Community leaders and residents have expressed serious concerns at proposed changes to Dundee’s Westminster boundaries — which would see parts of the city incorporated into an Angus constituency.
Changes to the political map of Scotland would see the number of Scottish seats at Westminster cut from 59 to 53.
If the proposals by the Boundary Commission for Scotland go ahead, the North East and Ferry wards — including Fintry, Whitfield and Broughty Ferry, Claverhouse and Ballumbie — would become part of a new Angus Glens and Dundee East constituency.
The seat would merge most of the areas under Angus MP Mike Weir and Dundee East MP Stewart Hosie.
Most of MP Chris Law’s Dundee West constituency would come under a new “Dundee Burgh”.
Brian Gordon, North East councillor, said: “The people of Dundee City East have absolutely nothing in common with the people of Angus.
“We have a lot of deprivation — far more than in Angus.
“The priorities of a rural county are totally different.
“These changes would see us have an MP having to represent both areas.”
Mr Gordon added that he was concerned changes would go ahead after a consultation period, due to indifference and other priorities among a large portion of his ward.
He said: “People should take an interest but they have far more to worry about than who represents them. They are focusing on feeding their children and work.
“But they are of concern — what could happen to the area if there’s an MP without local knowledge?”
Whitfield resident Pauline Muir, 54, a sewing machinist, said: “We are part of Dundee so we don’t want to be represented by someone else.

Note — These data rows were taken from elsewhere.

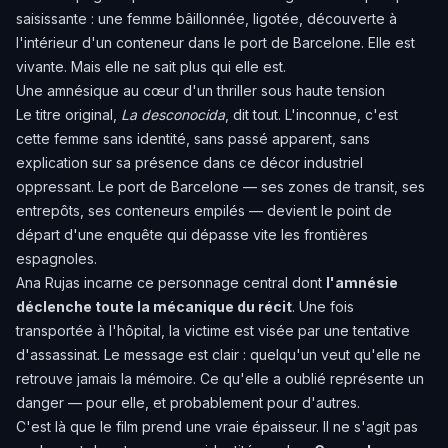
saisissante : une femme bâillonnée, ligotée, découverte à
l'intérieur d'un conteneur dans le port de Barcelone. Elle est
vivante. Mais elle ne sait plus qui elle est.
Une amnésique au cœur d'un thriller sous haute tension
Le titre original,
La desconocida
, dit tout. L'inconnue, c'est
cette femme sans identité, sans passé apparent, sans
explication sur sa présence dans ce décor industriel
oppressant. Le port de Barcelone — ses zones de transit, ses
entrepôts, ses conteneurs empilés — devient le point de
départ d'une enquête qui dépasse vite les frontières
espagnoles.
Ana Rujas incarne ce personnage central dont
l'amnésie
déclenche toute la mécanique du récit
. Une fois
transportée à l'hôpital, la victime est visée par une tentative
d'assassinat. Le message est clair : quelqu'un veut qu'elle ne
retrouve jamais la mémoire. Ce qu'elle a oublié représente un
danger — pour elle, et probablement pour d'autres.
C'est là que le film prend une vraie épaisseur. Il ne s'agit pas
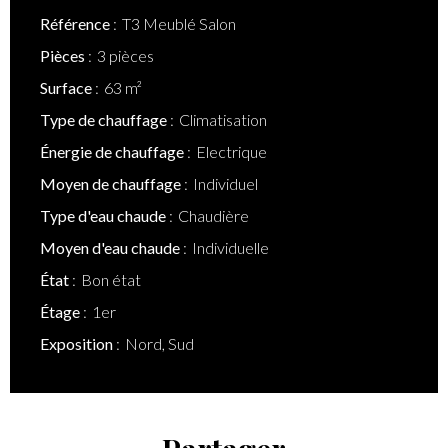
Référence
T3 Meublé Salon
Pièces
3 pièces
Surface
63 m²
Type de chauffage
Climatisation
Énergie de chauffage
Electrique
Moyen de chauffage
Individuel
Type d'eau chaude
Chaudière
Moyen d'eau chaude
Individuelle
État
Bon état
Étage
1er
Exposition
Nord, Sud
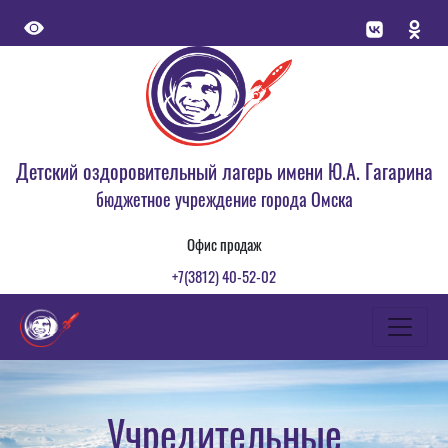
Детский оздоровительный лагерь имени Ю.А. Гагарина
бюджетное учреждение города Омска
Офис продаж
+7(3812) 40-52-02
Учредительные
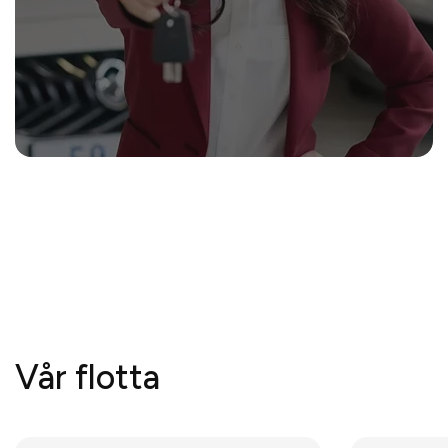
Vår flotta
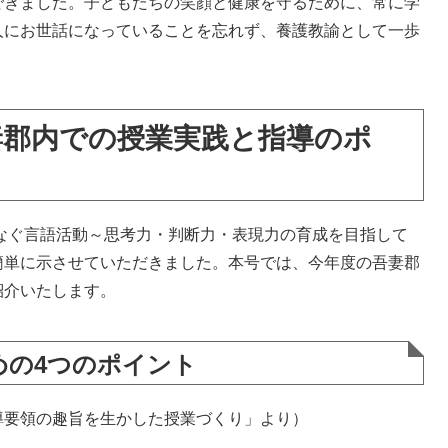
できました。子どもたちの笑顔と健康を守るために、常に学
人にお世話になっていることを忘れず、養護教諭として一歩
妻郡内での授業実践と指導のポ
なぐ言語活動～思考力・判断力・表現力の育成を目指して
簡単に示させていただきました。本号では、今年度の吾妻郡
紹介いたします。
めの4つのポイント
導要領の趣旨を生かした授業づくり」より）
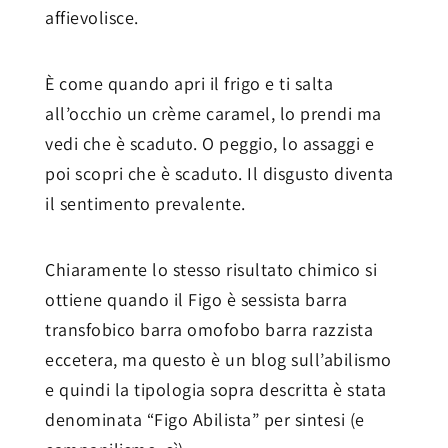
affievolisce.
È come quando apri il frigo e ti salta
all’occhio un crème caramel, lo prendi ma
vedi che è scaduto. O peggio, lo assaggi e
poi scopri che è scaduto. Il disgusto diventa
il sentimento prevalente.
Chiaramente lo stesso risultato chimico si
ottiene quando il Figo è sessista barra
transfobico barra omofobo barra razzista
eccetera, ma questo è un blog sull’abilismo
e quindi la tipologia sopra descritta è stata
denominata “Figo Abilista” per sintesi (e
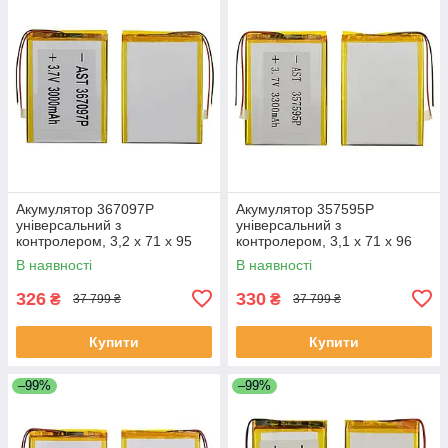
Акумулятор 367097P
Акумулятор 357595P
універсальний з
універсальний з
контролером, 3,2 х 71 х 95
контролером, 3,1 х 71 х 96
мм (3000 mAh)/Nomi Corsa
мм (3000 mAh)/ для
В наявності
В наявності
Tablet C070010/Nomi Corsa
смартфона, планшета
Pro C070020
326
330
₴
₴
37 799 ₴
37 799 ₴
Купити
Купити
–99%
–99%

“I would feel very strongly about this.”
Ann McGinnis, 60, registered disabled from Fintry, said: “I worry that we wouldn’t get the same treatment as the rest of the city.
“I think it’s out of order to put us with Angus.”
James Workman, 69, a retired mill worker from Fintry, said: “I wouldn’t want an MP who represented Angus too.
“It doesn’t make any sense. I will be making sure my view is heard.”
MP Chris Law said cutting the number of elected representatives in Scotland would be unacceptable.
He said: “Under this government the already bloated House of Lords has grown to over 800 members and is now the second largest legislature in the world — second only to the National People’s Congress of China.
“It makes a mockery of the Tory claim that reducing the number of Scottish MPs is an attempt to cut the cost of politics.”
A consultation has started and will run until January 11, with a public meeting in Dundee on November 29.
The Boundary Commission will make their final recommendations in September 2018 — ahead of the 2020 general election.
A spokeswoman for the Boundary Commission for Scotland said: “The important point to make is that this is a public consultation on the commission’s initial proposals and no decisions have been taken.”